Keep it the way it is. That is HISTORY. One can always acquire bottles, you'll NEVER replace it if you take it apart. There are things more valuable than money.
Jim S


----------



## CanadianBottles (Dec 28, 2017)

I agree, keep it as it is.  Pontilled puffs are not uncommon, but I've never heard of another brick with whole bottles in it, especially of that age.  It's unlikely that any are embossed anyway, since they're all so small and likely came from the same source.


----------



## Tony AZ (Dec 29, 2017)

really neat find there Tony Az....


----------



## sandchip (Dec 29, 2017)

Okay, I've quit waffling and I agree with the last few posters that it should be left alone.  I love old bricks and I'll bet nobody has another one like this!  I'd have that thing in a special spot on the mantle or bookshelf.  I can't help but to keep wondering what else was under that old building, in the attic, walls, etc...


----------



## dmckee (Dec 29, 2017)

The glass is "light bulb" thin and I've sorta always doubted if they could be extracted without destroying at least some of them. I'm surprised that me as a kid didn't break them just because I could. My Dad and I also wonder why they got put there? Just a 175 year old mystery I guess.


----------



## Bixby Bill (Dec 31, 2017)

It looks like they used the bottles as filler in the cement, like we use small stones back here in the east. To me this is worth more historically than what the bottles would be worth, leave it as it is! It doesn`t appear to be any valuable bottles in there anyways.

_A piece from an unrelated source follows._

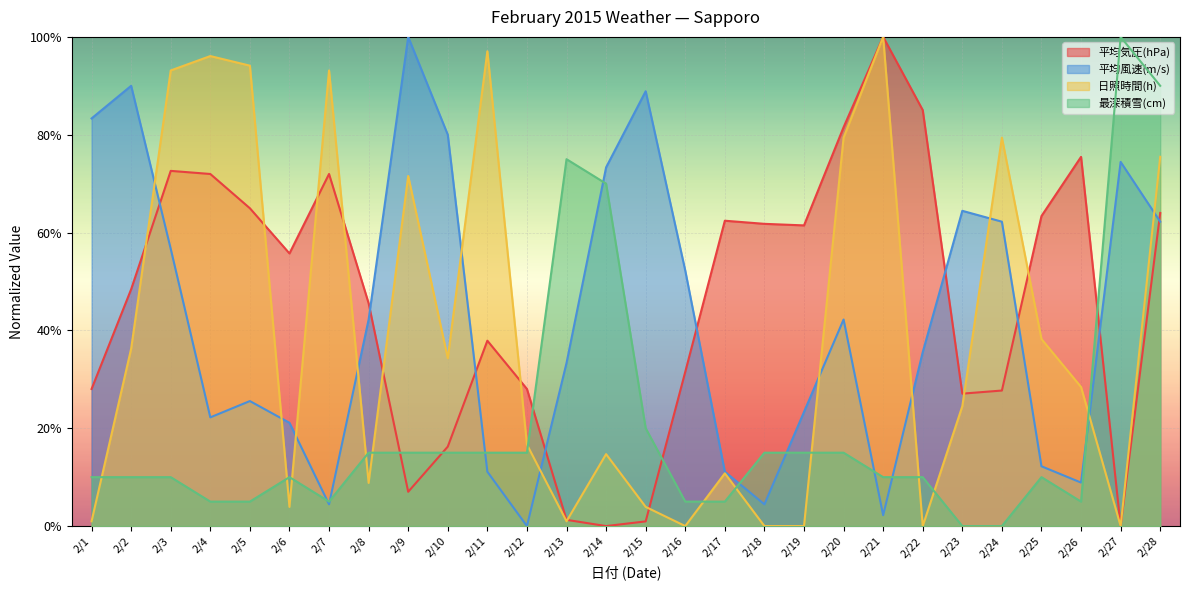

What is the value of the 最深積雪(cm) point at the 12th from the left?

15.0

Great piece!


----------



## dsimms (Jan 3, 2018)

Montgomery, AL here.  I would try to find a photo of the old building to frame and put with this.  You might be able to find it with a Google image search.  Interesting that they would have used bottles as mortar or brick filler. I've been to plenty of bottle shows and haven't seen anything like this before.


----------



## American (Jan 3, 2018)

Bricks with pontiled bottle fillers!  Awesome find - I wouldn't touch it.


----------



## LolaInSF (Jan 3, 2018)

That is SO cool! My cousin, who works for a 125-year-old brick making company, says "Wow, that is a rare find. Back in the day they sometimes fabricated a kiln on the construction site due to not having a brick plant close enough. If that was case, they would often use glass as fill ( since glass already vitrified, made it usable for this)."

He also said it might be that the kiln operator had a drug/drinking problem and was hiding the bottles... .


----------



## GABatGH (Jan 3, 2018)

For those that don't know what a puff is...
https://www.antique-bottles.net/showthread.php?51922-Pontil-puff


----------



## bandsdean (Jan 3, 2018)

That is a way cool find. Definitely a mantel piece!


----------



## willong (Jan 3, 2018)

Just to chime in and hopefully help make your decision to preserve that interesting piece: Keep it as is!

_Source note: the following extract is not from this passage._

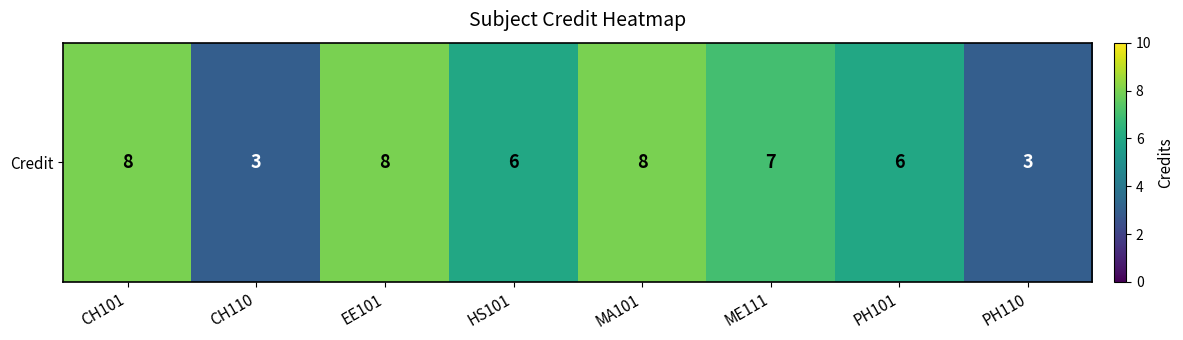

Where does the data first go above 7?

CH101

Sites I used to dig never produced pontiled bottles (too recent  history); so that was the first thing caught my eye. Still, as multiple  members have pointed out, the individual bottles are likely slicks of  little value; while the aggregate is special, perhaps even unique.

As to why the builders might have embedded the bottles in the clay to begin with, I don't see need of any reason beyond whimsy. Now, if clay was scarce--unlikely since they opted to build with brick anyway--the bottles might have been used as filler simply because they were available. Were there more in that structure? Alas, we'll never know.


----------



## JOETHECROW (Jan 3, 2018)

I logged on for the first time in years to say that I would leave it! it is waaay unusual and what a cool keepsake! Plus you found it with your dad!


----------



## slickfinish (Jan 3, 2018)

*that is an open pontil on the bottom. Looks like an utility bottle. 1820-40's*



dmckee said:


> Story: In the late 1970's my Dad and I would go on metal detecting day trips around central Alabama where we lived, he would detect and me being a kid would dig targets, play or explore. This particular day we were at a road intersection in Pickens county at a dilapidated two story wood building supposed to be a stagecoach stop. The building was on stone pillars which put the floor at my eye level, he was detecting and I was perusing around the building. I pulled some loose hanging boards off at floor level and found this curious mortar brick with tiny bottles within it. I've been holding it as a keepsake for the last 40 years or so, we talk about every few years and how he wished we would have kept pulling boards to see what else was there. The site has long been gone and now a busy intersection. What date would you guess? any value? Leave intact or try and separate them?
> View attachment 180830 View attachment 180831[/QTUOTE]


----------



## slickfinish (Jan 3, 2018)

I would not do anything with it. beautiful


----------



## logueb (Jan 3, 2018)

Awesome find.   I would leave it as is. I Tried to remove a small bim from a rusted layer as hard as cement.  The bottle didn't make it, because the glass was so thin. Thanks for sharing. Buster


----------



## Bass Assassin (Jan 11, 2018)

I would break it down. Can’t really admire the bottles as they are and for me personally, I would rather be able to see the glass than have in the condition it is now. Everyone has their own taste. You do what feels right for you


----------



## Sam (Feb 5, 2018)

I would say to slowly chisel them out.


----------



## Sam (Feb 5, 2018)

See if you can get a couple out, if one breaks, leave as is.


----------